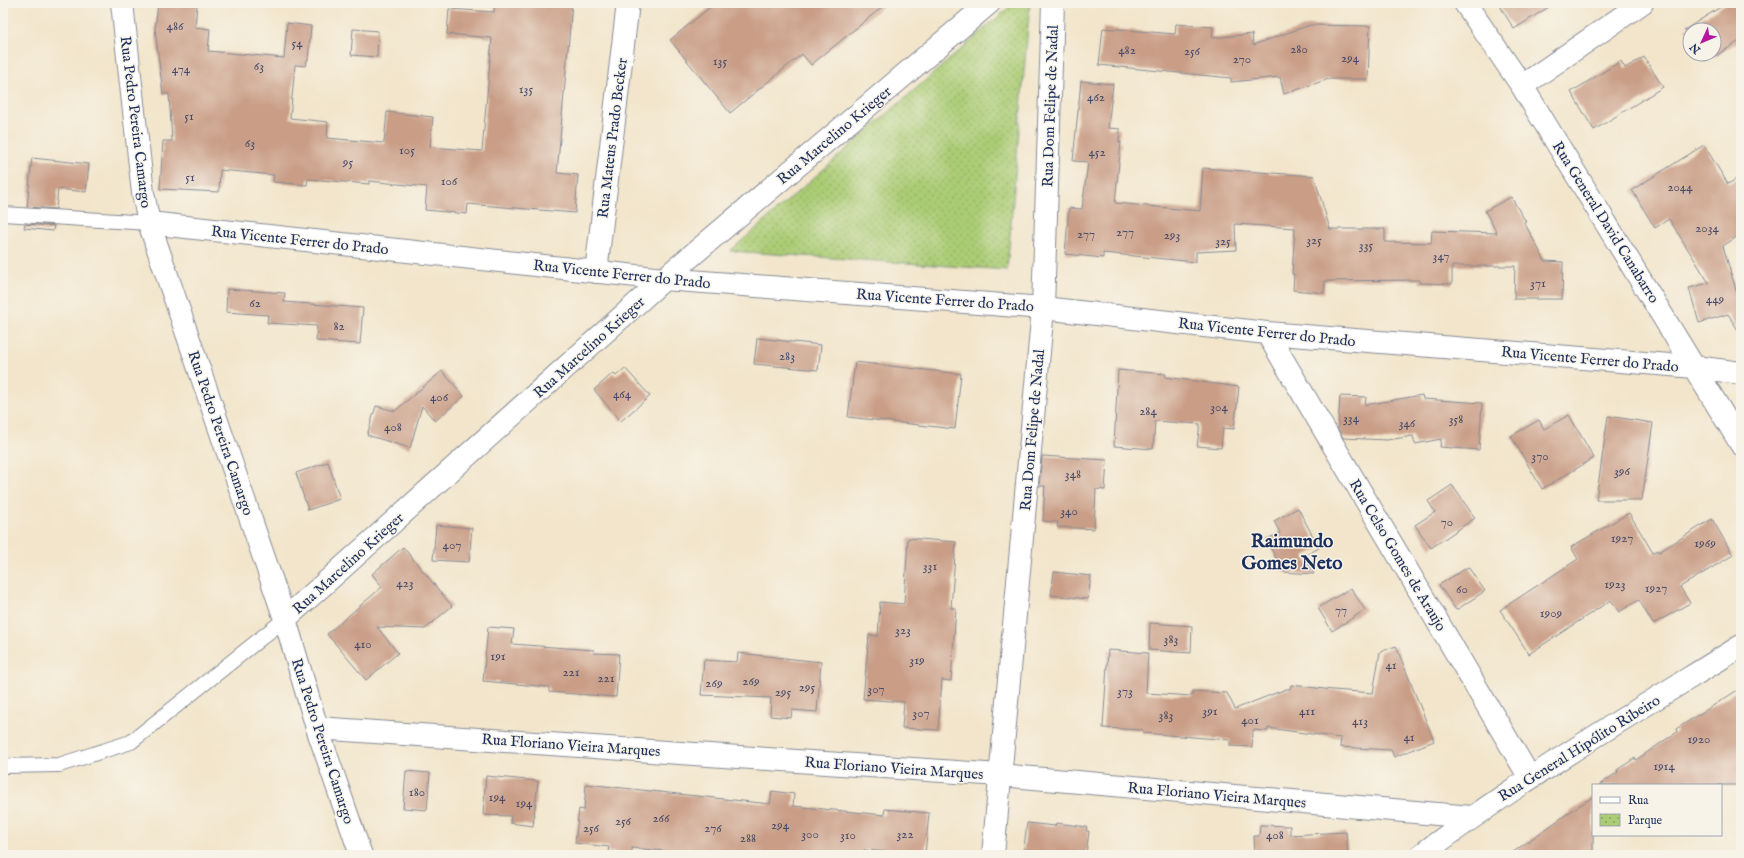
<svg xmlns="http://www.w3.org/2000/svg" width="1744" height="858" viewBox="0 0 1744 858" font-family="'IM FELL English',serif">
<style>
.park{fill:url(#park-dots);stroke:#637e69}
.building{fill:#c99d86}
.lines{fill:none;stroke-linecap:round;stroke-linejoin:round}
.lane-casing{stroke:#868a94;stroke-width:16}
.street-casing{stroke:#868a94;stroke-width:24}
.secondary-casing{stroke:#868a94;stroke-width:24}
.lane{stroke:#fff;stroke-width:14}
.street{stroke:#fff;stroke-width:22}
.secondary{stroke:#fff;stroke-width:22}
.labels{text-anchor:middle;stroke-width:3;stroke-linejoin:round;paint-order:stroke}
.number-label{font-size:13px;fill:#464a68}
.street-label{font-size:15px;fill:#1b2f5e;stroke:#f7f3e8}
.district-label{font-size:19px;font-weight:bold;fill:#1b2f5e;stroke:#f7f3e8}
</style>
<defs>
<pattern id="park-dots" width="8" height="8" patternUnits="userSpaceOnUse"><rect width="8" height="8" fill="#abcc74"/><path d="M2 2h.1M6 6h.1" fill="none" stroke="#8aa662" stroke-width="1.8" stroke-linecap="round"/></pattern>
</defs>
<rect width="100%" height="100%" fill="#f7f3e8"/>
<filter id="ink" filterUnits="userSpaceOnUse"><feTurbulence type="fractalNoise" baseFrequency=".025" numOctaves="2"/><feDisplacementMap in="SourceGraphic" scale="8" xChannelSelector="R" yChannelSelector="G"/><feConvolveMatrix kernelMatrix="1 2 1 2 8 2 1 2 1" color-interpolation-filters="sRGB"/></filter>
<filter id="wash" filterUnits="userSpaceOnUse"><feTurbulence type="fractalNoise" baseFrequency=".012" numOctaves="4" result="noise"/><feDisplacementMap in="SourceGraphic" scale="16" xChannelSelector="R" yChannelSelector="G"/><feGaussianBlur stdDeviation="0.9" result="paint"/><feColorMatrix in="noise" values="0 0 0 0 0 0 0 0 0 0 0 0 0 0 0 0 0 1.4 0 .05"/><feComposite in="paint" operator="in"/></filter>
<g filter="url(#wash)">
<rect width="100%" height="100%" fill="#f2e5cb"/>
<path class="park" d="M 1014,3 L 1030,3 L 1007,270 L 730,251 Z"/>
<g id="blocks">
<path class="building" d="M 158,3 L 197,5 L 195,27 L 210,29 L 208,51 L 284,58 L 287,23 L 311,26 L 308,60 L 307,60 L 306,66 L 295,65 L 290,118 L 328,122 L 327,138 L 384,143 L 387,112 L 433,117 L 430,147 L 482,151 L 492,38 L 447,34 L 449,9 L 494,12 L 495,3 L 572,3 L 557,173 L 578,175 L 575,213 L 468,204 L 467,214 L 425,210 L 427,187 L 369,181 L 369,184 L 308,179 L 307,185 L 273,182 L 274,175 L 220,170 L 219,192 L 160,189 L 163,141 L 172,141 L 169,94 L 163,94 L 155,29 Z
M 715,3 L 887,3 L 811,65 L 802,54 L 730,113 L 670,40 Z
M 1498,3 L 1555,3 L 1514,29 Z
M 1727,3 L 1741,3 L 1741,40 L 1714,57 L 1714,30 L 1684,30 Z
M 1176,24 L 1213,27 L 1212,38 L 1252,34 L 1253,45 L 1310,25 L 1370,26 L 1368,79 L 1329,79 L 1284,94 L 1280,77 L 1231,82 L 1231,78 L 1099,65 L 1103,28 L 1175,34 Z
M 353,29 L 378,31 L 377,57 L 351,55 Z
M 1644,57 L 1663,87 L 1594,130 L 1571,92 L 1621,61 L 1625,68 Z
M 1081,81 L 1113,84 L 1108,128 L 1120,129 L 1119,142 L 1121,142 L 1115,203 L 1200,211 L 1203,168 L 1314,176 L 1330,229 L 1385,229 L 1385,242 L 1431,243 L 1432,231 L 1497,233 L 1485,211 L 1511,197 L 1526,222 L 1524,222 L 1545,261 L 1563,262 L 1562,299 L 1514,299 L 1515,266 L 1452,266 L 1452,284 L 1419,283 L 1420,280 L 1325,281 L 1324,293 L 1293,290 L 1294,274 L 1292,274 L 1295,228 L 1235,224 L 1236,250 L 1196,252 L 1196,262 L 1103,253 L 1103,258 L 1065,254 L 1069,208 L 1082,209 L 1088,162 L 1073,161 Z
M 1704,145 L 1728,184 L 1741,176 L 1741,234 L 1723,246 L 1741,307 L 1741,335 L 1728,314 L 1699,323 L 1689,288 L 1709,283 L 1669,219 L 1655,228 L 1632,190 Z
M 32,158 L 89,164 L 86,192 L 58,189 L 56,209 L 27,207 Z
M 25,224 L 54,226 L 53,231 L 24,228 Z
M 227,289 L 285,293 L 284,302 L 363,308 L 360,344 L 316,341 L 317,326 L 267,323 L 268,315 L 226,312 Z
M 757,338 L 821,345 L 818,370 L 754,364 Z
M 855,362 L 961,374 L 955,429 L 848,417 Z
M 625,368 L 650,396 L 621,421 L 594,390 L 613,373 L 616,376 Z
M 1118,370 L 1166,374 L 1165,377 L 1239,387 L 1234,429 L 1223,428 L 1221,448 L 1197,446 L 1200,424 L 1155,421 L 1153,449 L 1114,446 Z
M 442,371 L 464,396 L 435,421 L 422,406 L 410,448 L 367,435 L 376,406 L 395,411 Z
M 1422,395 L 1423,399 L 1482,403 L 1479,450 L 1440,447 L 1441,439 L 1415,444 L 1413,436 L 1387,440 L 1343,438 L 1338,428 L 1340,396 L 1366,397 L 1365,405 Z
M 1569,415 L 1594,458 L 1542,489 L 1511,436 L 1539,420 L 1544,429 Z
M 1608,416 L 1653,423 L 1642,500 L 1596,500 Z
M 1042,456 L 1107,460 L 1105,490 L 1096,489 L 1094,529 L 1057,527 L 1058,522 L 1043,521 L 1045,486 L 1039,486 Z
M 328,462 L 340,499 L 308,510 L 296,473 Z
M 1452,485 L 1475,518 L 1431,548 L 1415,525 L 1435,512 L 1428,501 Z
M 1298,508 L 1319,548 L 1304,556 L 1314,574 L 1284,572 L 1266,540 L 1280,533 L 1274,521 Z
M 1629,513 L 1653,553 L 1658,550 L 1659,552 L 1712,519 L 1733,555 L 1680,587 L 1690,603 L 1653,624 L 1639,600 L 1619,612 L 1611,600 L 1529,654 L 1500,610 L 1578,559 L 1571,547 Z
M 436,525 L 472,528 L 469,562 L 433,560 Z
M 908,538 L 956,542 L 951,608 L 956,608 L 951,681 L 942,680 L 938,730 L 902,728 L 904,702 L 863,699 L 869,635 L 878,636 L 880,602 L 904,604 Z
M 403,547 L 452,606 L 425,629 L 377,627 L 398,653 L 366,680 L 327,634 L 382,587 L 372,574 Z
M 1468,567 L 1485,591 L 1456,610 L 1439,585 Z
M 1054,572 L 1091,576 L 1088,599 L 1051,595 Z
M 1351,588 L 1365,610 L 1332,631 L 1318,608 Z
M 1150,623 L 1192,626 L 1191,653 L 1149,650 Z
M 488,627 L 514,629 L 512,644 L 594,650 L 593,653 L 619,654 L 616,697 L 549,692 L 549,687 L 483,681 Z
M 1396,646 L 1434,741 L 1394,757 L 1391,750 L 1340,747 L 1341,738 L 1268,728 L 1268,731 L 1253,730 L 1252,747 L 1230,746 L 1230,740 L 1143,733 L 1143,730 L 1103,728 L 1108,650 L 1148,653 L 1146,693 L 1192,696 L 1192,691 L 1227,693 L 1235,709 L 1286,689 L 1290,689 L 1291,685 L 1333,690 L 1373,693 L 1380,652 Z
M 738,653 L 821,662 L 817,712 L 792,710 L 791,718 L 770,716 L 771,698 L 701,695 L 704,660 L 737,662 Z
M 1741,688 L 1741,785 L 1599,785 L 1618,772 L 1617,770 L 1635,758 L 1636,760 L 1677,732 L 1676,729 Z
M 406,771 L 430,773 L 427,810 L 403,808 Z
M 486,776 L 538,781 L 533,826 L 510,823 L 511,816 L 483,815 Z
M 586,784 L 770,804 L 772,791 L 794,794 L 793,806 L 884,815 L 885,809 L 929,813 L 925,855 L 864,850 L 864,855 L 709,855 L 632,848 L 632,854 L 608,852 L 609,847 L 575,843 L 579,809 L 584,810 Z
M 1593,797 L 1593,855 L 1509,855 L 1574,809 Z
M 1027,823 L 1055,826 L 1056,823 L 1087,827 L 1086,831 L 1089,831 L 1086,855 L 1023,855 Z
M 1260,825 L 1290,826 L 1290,835 L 1346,832 L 1348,855 L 1255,855 L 1254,836 L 1259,836 Z"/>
</g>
</g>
<g filter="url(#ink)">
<use href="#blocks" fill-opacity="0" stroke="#868a94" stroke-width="1"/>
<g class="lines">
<g class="lane-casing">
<path id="lane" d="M 3,214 L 149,223
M 3,766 L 59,765 L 131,742 L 285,619"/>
</g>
<g class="street-casing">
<path id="street" d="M 122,3 L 143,193 L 149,223 L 285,619 L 317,728 L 361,855
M 1465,3 L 1522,86 L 1741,444
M 1522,86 L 1642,3
M 149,223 L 664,279 L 1043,308 L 1267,333 L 1695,367 L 1741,373
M 596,272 L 628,3
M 1267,333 L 1530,778
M 285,619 L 664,279 L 989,3
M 317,728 L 1000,775 L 1471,817
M 993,855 L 1043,308 L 1053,3"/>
</g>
<g class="secondary-casing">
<path id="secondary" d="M 1421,855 C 1523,778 1633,713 1741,646"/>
</g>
<use href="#lane" class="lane"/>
<use href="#street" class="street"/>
<use href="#secondary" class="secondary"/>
</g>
</g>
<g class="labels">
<g class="number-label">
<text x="175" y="30">486</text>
<text x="297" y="47">54</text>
<text x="1299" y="53">280</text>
<text x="1127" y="54">482</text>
<text x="1192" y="55">256</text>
<text x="1350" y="62">294</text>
<text x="1242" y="63">270</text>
<text x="720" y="65">135</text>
<text x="259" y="70">63</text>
<text x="181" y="73">474</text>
<text x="526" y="93">135</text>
<text x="1096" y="101">462</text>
<text x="189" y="120">51</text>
<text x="250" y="147">63</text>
<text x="407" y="154">105</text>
<text x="1097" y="156">452</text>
<text x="348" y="166">95</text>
<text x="190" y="181">51</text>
<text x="449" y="185">106</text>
<text x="1680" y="191">2044</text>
<text x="1707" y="232">2034</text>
<text x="1125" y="236">277</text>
<text x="1086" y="238">277</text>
<text x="1172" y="239">293</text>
<text x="1314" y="244">325</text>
<text x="1223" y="245">325</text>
<text x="1366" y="249">335</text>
<text x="1441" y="260">347</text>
<text x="1538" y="287">371</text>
<text x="1715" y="303">449</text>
<text x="255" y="307">62</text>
<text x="339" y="330">82</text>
<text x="787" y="360">283</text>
<text x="622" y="398">464</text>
<text x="439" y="401">406</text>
<text x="1219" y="411">304</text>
<text x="1148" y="415">284</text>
<text x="1351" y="422">334</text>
<text x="1456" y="423">358</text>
<text x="1407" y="427">346</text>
<text x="393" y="431">408</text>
<text x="1540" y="460">370</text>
<text x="1622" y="475">396</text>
<text x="1073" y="478">348</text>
<text x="1069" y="515">340</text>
<text x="1447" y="526">70</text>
<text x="1622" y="542">1927</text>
<text x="1705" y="547">1969</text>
<text x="452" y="549">407</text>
<text x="930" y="570">331</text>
<text x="405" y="587">423</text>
<text x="1615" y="588">1923</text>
<text x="1656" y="592">1927</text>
<text x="1462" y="593">60</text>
<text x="1341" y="614">77</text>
<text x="1551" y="617">1909</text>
<text x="903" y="634">323</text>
<text x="1171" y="643">383</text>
<text x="363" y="648">410</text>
<text x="498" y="660">191</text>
<text x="917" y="664">319</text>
<text x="1391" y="669">41</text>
<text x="571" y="676">221</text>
<text x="606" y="682">221</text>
<text x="751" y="685">269</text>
<text x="714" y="687">269</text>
<text x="807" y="691">295</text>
<text x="876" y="693">307</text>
<text x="1125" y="695">373</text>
<text x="783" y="696">295</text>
<text x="1210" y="715">391</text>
<text x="1307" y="715">411</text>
<text x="921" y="717">307</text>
<text x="1166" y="719">383</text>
<text x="1250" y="724">401</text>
<text x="1360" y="725">413</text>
<text x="1409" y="741">41</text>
<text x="1699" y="743">1920</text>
<text x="1664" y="770">1914</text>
<text x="417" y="796">180</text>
<text x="497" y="801">194</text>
<text x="524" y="807">194</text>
<text x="661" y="822">266</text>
<text x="623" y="825">256</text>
<text x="780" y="829">294</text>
<text x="591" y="832">256</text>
<text x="713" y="832">276</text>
<text x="810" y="838">300</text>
<text x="905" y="838">322</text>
<text x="848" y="839">310</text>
<text x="1275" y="839">408</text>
<text x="748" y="842">288</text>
</g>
<g class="street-label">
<text transform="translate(1050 106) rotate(-88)" y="5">Rua Dom Felipe de Nadal</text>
<text transform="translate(136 122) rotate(83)" y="5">Rua Pedro Pereira Camargo</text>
<text transform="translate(834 135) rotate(-40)" y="5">Rua Marcelino Krieger</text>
<text transform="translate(612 138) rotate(-83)" y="5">Rua Mateus Prado Becker</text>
<text transform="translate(1606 222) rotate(58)" y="5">Rua General David Canabarro</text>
<text transform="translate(300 240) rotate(6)" y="5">Rua Vicente Ferrer do Prado</text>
<text transform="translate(622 274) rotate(6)" y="5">Rua Vicente Ferrer do Prado</text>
<text transform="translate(945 300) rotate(4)" y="5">Rua Vicente Ferrer do Prado</text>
<text transform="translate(1267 332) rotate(6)" y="5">Rua Vicente Ferrer do Prado</text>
<text transform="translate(589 347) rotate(-42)" y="5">Rua Marcelino Krieger</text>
<text transform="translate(1590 359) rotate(5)" y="5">Rua Vicente Ferrer do Prado</text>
<text transform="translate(1032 430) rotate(-85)" y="5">Rua Dom Felipe de Nadal</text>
<text transform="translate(221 433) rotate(71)" y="5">Rua Pedro Pereira Camargo</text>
<text transform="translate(1398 555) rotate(59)" y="5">Rua Celso Gomes de Araujo</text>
<text transform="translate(348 563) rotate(-42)" y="5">Rua Marcelino Krieger</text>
<text transform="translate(323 741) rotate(72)" y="5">Rua Pedro Pereira Camargo</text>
<text transform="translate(571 745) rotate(4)" y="5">Rua Floriano Vieira Marques</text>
<text transform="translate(1579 748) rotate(-32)" y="5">Rua General Hipólito Ribeiro</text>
<text transform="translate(894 768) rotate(4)" y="5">Rua Floriano Vieira Marques</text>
<text transform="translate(1217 795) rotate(5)" y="5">Rua Floriano Vieira Marques</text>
</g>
<g class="district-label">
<text x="1292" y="547">Raimundo<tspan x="1292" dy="22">Gomes Neto</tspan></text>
</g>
</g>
<rect width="1744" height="858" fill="none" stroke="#f7f3e8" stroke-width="16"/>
<rect x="1592" y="784" width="130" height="52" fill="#f7f3e8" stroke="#9fa5b1"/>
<rect x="1600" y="797" width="20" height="6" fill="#ffffff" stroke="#9fa5b1"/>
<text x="1628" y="804" font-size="12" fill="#1b2f5e">Rua</text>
<rect x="1600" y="814" width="20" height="12" fill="url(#park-dots)" stroke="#9fa5b1"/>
<text x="1628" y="824" font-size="12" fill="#1b2f5e">Parque</text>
<g transform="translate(1702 42) rotate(226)"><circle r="19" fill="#f7f3e8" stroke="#9fa5b1"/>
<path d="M0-3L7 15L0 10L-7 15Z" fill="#b5179e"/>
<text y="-6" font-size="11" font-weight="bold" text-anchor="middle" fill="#1b2f5e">N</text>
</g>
</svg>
::::::
Copy every line in the listing above where the string "numOctaves" turns up.

◆ **Expected answer**
<filter id="ink" filterUnits="userSpaceOnUse"><feTurbulence type="fractalNoise" baseFrequency=".025" numOctaves="2"/><feDisplacementMap in="SourceGraphic" scale="8" xChannelSelector="R" yChannelSelector="G"/><feConvolveMatrix kernelMatrix="1 2 1 2 8 2 1 2 1" color-interpolation-filters="sRGB"/></filter>
<filter id="wash" filterUnits="userSpaceOnUse"><feTurbulence type="fractalNoise" baseFrequency=".012" numOctaves="4" result="noise"/><feDisplacementMap in="SourceGraphic" scale="16" xChannelSelector="R" yChannelSelector="G"/><feGaussianBlur stdDeviation="0.9" result="paint"/><feColorMatrix in="noise" values="0 0 0 0 0 0 0 0 0 0 0 0 0 0 0 0 0 1.4 0 .05"/><feComposite in="paint" operator="in"/></filter>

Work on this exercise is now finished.